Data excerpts
== == ==

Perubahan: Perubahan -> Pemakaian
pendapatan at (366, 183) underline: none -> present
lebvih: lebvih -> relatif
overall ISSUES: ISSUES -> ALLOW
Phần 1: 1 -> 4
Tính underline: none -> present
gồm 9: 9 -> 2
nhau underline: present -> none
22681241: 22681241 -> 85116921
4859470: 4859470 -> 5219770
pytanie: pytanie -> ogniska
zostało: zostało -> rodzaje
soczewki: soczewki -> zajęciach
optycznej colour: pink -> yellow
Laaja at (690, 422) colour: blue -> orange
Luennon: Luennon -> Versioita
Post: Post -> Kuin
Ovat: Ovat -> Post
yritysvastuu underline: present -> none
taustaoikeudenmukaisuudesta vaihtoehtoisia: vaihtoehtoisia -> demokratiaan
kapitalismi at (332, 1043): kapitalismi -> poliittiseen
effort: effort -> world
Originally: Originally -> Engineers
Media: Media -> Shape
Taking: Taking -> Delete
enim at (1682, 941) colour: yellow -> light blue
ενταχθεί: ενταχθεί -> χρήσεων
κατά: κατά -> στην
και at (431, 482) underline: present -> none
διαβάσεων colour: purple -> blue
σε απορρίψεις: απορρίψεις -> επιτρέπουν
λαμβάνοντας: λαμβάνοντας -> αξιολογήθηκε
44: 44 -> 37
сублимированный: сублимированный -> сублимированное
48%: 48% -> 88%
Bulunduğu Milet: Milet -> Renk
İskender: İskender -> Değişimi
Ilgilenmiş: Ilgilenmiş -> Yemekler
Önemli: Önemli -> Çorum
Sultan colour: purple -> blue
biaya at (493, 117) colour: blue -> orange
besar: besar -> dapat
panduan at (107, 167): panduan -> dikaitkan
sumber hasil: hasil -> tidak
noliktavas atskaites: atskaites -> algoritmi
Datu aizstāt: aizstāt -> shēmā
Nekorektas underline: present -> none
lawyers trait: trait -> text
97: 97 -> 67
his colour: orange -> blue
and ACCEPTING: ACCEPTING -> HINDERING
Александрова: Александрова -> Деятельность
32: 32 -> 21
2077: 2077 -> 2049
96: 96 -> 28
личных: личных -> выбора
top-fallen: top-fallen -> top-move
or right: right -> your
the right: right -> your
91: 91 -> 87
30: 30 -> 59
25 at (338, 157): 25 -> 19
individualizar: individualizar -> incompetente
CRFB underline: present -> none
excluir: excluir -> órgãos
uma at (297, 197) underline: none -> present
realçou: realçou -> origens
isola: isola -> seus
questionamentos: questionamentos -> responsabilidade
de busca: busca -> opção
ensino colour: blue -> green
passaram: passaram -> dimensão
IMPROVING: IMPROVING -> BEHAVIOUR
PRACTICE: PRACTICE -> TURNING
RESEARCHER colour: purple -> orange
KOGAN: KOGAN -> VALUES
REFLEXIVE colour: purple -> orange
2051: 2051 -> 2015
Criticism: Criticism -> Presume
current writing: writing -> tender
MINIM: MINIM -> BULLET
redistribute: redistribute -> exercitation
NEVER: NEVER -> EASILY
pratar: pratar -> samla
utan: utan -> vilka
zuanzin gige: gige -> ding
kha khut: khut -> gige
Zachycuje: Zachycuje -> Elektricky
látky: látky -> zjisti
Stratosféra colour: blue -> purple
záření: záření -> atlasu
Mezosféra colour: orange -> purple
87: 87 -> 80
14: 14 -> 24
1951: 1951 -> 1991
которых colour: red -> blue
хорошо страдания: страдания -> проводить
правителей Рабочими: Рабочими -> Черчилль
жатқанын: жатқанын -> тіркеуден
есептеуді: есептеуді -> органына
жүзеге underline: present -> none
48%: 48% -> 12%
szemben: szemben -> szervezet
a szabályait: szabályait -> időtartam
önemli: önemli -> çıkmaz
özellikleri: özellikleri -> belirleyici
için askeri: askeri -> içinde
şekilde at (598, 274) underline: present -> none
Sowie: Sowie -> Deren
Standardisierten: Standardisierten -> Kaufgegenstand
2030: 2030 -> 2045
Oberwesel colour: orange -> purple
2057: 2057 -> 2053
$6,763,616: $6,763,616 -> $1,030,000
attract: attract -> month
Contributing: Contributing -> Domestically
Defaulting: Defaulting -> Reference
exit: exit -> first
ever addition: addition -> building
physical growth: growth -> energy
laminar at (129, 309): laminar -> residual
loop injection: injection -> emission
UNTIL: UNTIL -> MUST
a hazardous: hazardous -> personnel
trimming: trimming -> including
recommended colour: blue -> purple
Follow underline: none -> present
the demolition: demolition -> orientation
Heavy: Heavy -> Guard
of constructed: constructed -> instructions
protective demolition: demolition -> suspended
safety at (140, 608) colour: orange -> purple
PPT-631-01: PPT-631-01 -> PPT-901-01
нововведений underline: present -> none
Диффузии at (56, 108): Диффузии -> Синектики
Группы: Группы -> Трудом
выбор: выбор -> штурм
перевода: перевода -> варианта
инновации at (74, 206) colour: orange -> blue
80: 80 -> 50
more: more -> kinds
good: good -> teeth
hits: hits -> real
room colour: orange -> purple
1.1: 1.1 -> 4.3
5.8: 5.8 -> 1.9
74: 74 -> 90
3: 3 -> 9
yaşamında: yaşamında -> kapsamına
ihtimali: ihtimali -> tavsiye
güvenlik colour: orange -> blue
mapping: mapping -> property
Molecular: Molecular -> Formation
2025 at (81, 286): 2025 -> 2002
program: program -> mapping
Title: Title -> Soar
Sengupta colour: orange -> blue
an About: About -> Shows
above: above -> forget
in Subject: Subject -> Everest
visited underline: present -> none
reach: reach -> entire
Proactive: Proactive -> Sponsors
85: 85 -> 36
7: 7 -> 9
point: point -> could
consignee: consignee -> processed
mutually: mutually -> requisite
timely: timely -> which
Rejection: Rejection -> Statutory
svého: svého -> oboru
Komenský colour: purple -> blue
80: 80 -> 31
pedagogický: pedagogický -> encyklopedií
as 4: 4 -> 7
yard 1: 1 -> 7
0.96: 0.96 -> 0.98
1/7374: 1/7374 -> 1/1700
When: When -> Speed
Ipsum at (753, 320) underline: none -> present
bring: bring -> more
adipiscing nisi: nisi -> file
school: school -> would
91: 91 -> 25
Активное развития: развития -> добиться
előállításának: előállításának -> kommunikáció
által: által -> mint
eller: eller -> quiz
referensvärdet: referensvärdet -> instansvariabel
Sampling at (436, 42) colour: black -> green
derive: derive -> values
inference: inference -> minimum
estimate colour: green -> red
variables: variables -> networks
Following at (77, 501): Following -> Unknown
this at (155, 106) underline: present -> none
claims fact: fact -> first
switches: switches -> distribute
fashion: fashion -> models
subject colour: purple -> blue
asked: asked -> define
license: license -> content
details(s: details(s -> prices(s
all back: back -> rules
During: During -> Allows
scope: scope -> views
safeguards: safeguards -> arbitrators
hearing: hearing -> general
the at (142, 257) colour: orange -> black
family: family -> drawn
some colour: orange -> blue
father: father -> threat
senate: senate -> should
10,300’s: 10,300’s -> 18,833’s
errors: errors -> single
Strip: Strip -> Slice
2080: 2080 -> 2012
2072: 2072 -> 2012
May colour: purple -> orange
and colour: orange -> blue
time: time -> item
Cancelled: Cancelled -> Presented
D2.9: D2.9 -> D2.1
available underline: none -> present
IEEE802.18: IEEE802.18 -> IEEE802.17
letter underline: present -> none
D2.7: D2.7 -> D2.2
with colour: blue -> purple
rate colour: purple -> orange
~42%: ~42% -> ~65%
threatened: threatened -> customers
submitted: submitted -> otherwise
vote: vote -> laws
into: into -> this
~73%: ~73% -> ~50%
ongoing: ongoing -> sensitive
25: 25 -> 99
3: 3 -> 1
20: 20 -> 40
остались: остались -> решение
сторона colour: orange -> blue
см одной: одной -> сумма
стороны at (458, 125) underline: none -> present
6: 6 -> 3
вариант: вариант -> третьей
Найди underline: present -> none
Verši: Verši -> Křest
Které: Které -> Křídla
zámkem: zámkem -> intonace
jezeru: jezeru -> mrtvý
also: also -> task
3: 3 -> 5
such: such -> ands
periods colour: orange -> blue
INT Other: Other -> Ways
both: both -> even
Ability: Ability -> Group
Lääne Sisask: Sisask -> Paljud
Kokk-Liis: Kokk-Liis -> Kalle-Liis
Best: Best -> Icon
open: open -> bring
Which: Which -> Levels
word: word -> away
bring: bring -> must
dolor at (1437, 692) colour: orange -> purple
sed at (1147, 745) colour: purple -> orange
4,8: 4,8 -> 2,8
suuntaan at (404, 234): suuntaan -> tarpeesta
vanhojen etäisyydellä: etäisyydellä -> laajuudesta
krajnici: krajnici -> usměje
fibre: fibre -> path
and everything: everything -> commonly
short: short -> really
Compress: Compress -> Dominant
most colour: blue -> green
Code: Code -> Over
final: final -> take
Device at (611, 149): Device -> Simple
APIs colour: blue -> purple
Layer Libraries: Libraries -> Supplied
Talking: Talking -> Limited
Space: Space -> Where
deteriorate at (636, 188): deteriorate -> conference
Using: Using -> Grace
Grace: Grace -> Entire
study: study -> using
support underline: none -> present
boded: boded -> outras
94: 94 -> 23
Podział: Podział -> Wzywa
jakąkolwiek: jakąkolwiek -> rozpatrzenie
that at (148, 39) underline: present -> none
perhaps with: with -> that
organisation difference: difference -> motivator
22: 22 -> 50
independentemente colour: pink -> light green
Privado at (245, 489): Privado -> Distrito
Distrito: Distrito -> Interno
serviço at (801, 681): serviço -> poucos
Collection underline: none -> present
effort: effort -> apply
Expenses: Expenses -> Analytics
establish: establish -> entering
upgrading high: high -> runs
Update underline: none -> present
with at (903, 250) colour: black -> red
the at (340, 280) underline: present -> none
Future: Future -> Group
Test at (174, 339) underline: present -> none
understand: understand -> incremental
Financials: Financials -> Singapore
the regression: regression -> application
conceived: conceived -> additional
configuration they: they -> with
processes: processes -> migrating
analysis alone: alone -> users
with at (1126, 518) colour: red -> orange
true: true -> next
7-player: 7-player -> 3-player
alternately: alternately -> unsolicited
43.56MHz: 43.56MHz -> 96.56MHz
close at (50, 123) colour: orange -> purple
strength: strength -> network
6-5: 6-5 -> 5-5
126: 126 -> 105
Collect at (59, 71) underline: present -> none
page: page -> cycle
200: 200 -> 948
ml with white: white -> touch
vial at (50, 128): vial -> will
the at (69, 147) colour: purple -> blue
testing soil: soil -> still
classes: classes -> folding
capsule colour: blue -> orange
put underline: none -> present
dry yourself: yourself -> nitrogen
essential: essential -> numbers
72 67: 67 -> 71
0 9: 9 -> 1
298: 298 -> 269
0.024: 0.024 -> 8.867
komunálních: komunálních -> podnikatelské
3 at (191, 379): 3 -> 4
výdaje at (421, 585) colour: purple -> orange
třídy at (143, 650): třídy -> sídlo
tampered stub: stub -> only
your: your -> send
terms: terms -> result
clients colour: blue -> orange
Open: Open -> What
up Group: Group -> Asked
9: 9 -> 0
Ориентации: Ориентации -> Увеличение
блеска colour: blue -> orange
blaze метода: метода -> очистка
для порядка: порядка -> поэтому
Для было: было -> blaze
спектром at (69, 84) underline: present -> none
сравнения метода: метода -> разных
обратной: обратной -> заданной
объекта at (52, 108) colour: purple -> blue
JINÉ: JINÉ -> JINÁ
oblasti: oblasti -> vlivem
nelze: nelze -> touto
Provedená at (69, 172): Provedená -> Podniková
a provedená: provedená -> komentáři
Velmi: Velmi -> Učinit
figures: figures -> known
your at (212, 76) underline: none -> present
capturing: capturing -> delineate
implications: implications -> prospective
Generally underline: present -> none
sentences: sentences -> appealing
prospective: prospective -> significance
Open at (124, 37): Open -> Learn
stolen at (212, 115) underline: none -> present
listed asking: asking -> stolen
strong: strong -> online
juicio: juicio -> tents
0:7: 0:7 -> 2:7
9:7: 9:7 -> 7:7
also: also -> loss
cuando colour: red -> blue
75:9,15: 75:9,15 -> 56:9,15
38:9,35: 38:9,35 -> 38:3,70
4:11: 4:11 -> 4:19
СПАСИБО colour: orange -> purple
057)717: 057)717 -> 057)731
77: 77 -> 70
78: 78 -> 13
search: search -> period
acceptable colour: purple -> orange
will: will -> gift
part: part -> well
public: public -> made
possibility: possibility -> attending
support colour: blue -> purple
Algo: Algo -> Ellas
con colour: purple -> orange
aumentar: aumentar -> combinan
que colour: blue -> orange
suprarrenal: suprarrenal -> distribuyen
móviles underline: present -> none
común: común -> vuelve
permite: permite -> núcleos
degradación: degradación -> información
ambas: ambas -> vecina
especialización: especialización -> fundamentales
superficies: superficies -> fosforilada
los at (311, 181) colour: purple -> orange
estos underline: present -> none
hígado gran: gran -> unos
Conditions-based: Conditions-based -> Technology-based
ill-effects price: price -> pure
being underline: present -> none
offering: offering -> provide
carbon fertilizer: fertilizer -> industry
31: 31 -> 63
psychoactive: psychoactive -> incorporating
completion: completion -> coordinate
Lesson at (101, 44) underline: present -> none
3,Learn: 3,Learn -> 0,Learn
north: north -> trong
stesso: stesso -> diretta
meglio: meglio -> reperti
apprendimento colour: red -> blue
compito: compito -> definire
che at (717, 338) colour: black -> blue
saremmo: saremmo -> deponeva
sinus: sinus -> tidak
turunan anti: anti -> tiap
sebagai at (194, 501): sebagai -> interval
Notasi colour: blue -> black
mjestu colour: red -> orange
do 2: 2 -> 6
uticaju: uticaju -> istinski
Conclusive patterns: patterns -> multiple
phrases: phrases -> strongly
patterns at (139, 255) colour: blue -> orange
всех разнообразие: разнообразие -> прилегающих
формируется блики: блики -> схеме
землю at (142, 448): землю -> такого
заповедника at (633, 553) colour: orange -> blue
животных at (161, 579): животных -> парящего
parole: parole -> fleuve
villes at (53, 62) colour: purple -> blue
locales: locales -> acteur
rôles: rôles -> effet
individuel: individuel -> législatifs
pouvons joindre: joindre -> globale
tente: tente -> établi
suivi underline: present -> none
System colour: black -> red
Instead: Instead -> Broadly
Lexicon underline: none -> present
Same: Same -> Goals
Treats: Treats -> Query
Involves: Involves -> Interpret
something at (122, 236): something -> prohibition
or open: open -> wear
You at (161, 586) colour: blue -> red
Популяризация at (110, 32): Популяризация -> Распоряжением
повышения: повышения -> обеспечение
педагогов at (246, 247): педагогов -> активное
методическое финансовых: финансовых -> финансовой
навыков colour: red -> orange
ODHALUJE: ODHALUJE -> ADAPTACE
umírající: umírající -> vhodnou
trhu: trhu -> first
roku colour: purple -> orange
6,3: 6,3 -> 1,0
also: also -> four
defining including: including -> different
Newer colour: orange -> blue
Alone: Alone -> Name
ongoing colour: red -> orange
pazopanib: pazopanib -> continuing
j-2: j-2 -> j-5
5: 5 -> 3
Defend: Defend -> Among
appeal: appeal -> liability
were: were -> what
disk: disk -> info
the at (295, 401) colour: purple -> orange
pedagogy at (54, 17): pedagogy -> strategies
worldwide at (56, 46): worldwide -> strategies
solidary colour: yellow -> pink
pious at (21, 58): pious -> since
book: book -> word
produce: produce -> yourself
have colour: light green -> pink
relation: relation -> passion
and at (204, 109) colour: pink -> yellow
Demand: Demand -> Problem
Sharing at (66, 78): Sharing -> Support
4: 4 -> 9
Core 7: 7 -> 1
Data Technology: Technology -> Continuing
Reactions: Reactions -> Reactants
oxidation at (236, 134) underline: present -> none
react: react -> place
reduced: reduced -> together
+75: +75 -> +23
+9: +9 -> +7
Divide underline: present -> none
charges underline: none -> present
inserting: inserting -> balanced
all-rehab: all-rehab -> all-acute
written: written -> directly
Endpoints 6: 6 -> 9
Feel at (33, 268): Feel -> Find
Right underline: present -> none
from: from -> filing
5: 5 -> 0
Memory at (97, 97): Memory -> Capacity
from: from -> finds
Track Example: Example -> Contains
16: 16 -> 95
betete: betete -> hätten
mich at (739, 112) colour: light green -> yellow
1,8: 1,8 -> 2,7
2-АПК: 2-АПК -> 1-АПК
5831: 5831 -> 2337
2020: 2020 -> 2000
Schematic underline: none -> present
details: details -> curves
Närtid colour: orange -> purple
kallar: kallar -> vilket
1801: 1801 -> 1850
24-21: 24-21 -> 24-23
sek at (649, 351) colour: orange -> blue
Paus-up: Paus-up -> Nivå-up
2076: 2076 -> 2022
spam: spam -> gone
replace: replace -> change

== == ==

Problem to solve » Reproduce verbatim the rows from the beginning of the records through the row containing "λαμβάνοντας: λαμβάνοντας -> αξιολογήθηκε", including that row.

Result for this task »
Perubahan: Perubahan -> Pemakaian
pendapatan at (366, 183) underline: none -> present
lebvih: lebvih -> relatif
overall ISSUES: ISSUES -> ALLOW
Phần 1: 1 -> 4
Tính underline: none -> present
gồm 9: 9 -> 2
nhau underline: present -> none
22681241: 22681241 -> 85116921
4859470: 4859470 -> 5219770
pytanie: pytanie -> ogniska
zostało: zostało -> rodzaje
soczewki: soczewki -> zajęciach
optycznej colour: pink -> yellow
Laaja at (690, 422) colour: blue -> orange
Luennon: Luennon -> Versioita
Post: Post -> Kuin
Ovat: Ovat -> Post
yritysvastuu underline: present -> none
taustaoikeudenmukaisuudesta vaihtoehtoisia: vaihtoehtoisia -> demokratiaan
kapitalismi at (332, 1043): kapitalismi -> poliittiseen
effort: effort -> world
Originally: Originally -> Engineers
Media: Media -> Shape
Taking: Taking -> Delete
enim at (1682, 941) colour: yellow -> light blue
ενταχθεί: ενταχθεί -> χρήσεων
κατά: κατά -> στην
και at (431, 482) underline: present -> none
διαβάσεων colour: purple -> blue
σε απορρίψεις: απορρίψεις -> επιτρέπουν
λαμβάνοντας: λαμβάνοντας -> αξιολογήθηκε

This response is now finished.